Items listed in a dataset
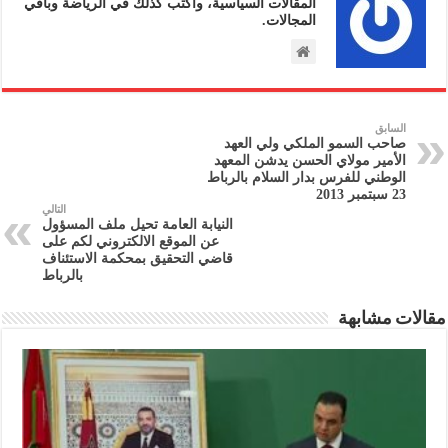
المقالات السياسية، وأكتب كذلك في الرياضة وباقي
المجالات.
السابق
صاحب السمو الملكي ولي العهد
الأمير مولاي الحسن يدشن المعهد
الوطني للفرس بدار السلام بالرباط
23 سبتمبر 2013
التالي
النيابة العامة تحيل ملف المسؤول
عن الموقع الالكتروني لكم على
قاضي التحقيق بمحكمة الاستئناف
بالرباط
مقالات مشابهة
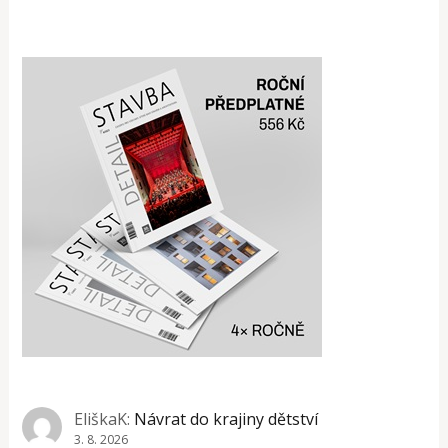
EliškaK
:
Návrat do krajiny dětství
3. 8. 2026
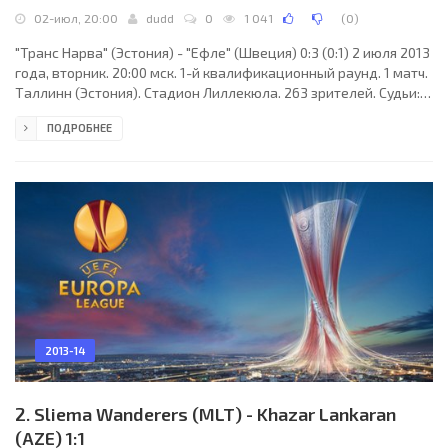
02-июл, 20:00
dudd
0
1 041
(
0
)
"Транс Нарва" (Эстония) - "Ефле" (Швеция) 0:3 (0:1) 2 июля 2013
года, вторник. 20:00 мск. 1-й квалификационный раунд. 1 матч.
Таллинн (Эстония). Стадион Лиллекюла. 263 зрителей. Судьи:
Бошко Йованетич (Ужице, Сербия), Владимир Йованович,
ПОДРОБНЕЕ
Неманья Петрович (оба - Сербия). Резервный: Дарко
Богданович (Сербия). "Транс Нарва": Валерий Смелков, Роман
Нестеровский, Сергей Казаков (Виктор Плотников, 63), Андрей
Переплеткин (Герман-Гурий Львов, 83), Илья Шестерков,
Александр Дубыкин, Станислав Китто
2013-14
2. Sliema Wanderers (MLT) - Khazar Lankaran
(AZE) 1:1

> [Task to carry out]: Reproduce each entry verbatim, excluding any embedded images.

> [Answer space]:
المقالات السياسية، وأكتب كذلك في الرياضة وباقي
المجالات.
السابق
صاحب السمو الملكي ولي العهد
الأمير مولاي الحسن يدشن المعهد
الوطني للفرس بدار السلام بالرباط
23 سبتمبر 2013
التالي
النيابة العامة تحيل ملف المسؤول
عن الموقع الالكتروني لكم على
قاضي التحقيق بمحكمة الاستئناف
بالرباط
مقالات مشابهة
EliškaK
:
Návrat do krajiny dětství
3. 8. 2026
02-июл, 20:00
dudd
0
1 041
(
0
)
"Транс Нарва" (Эстония) - "Ефле" (Швеция) 0:3 (0:1) 2 июля 2013
года, вторник. 20:00 мск. 1-й квалификационный раунд. 1 матч.
Таллинн (Эстония). Стадион Лиллекюла. 263 зрителей. Судьи:
Бошко Йованетич (Ужице, Сербия), Владимир Йованович,
ПОДРОБНЕЕ
Неманья Петрович (оба - Сербия). Резервный: Дарко
Богданович (Сербия). "Транс Нарва": Валерий Смелков, Роман
Нестеровский, Сергей Казаков (Виктор Плотников, 63), Андрей
Переплеткин (Герман-Гурий Львов, 83), Илья Шестерков,
Александр Дубыкин, Станислав Китто
2013-14
2. Sliema Wanderers (MLT) - Khazar Lankaran
(AZE) 1:1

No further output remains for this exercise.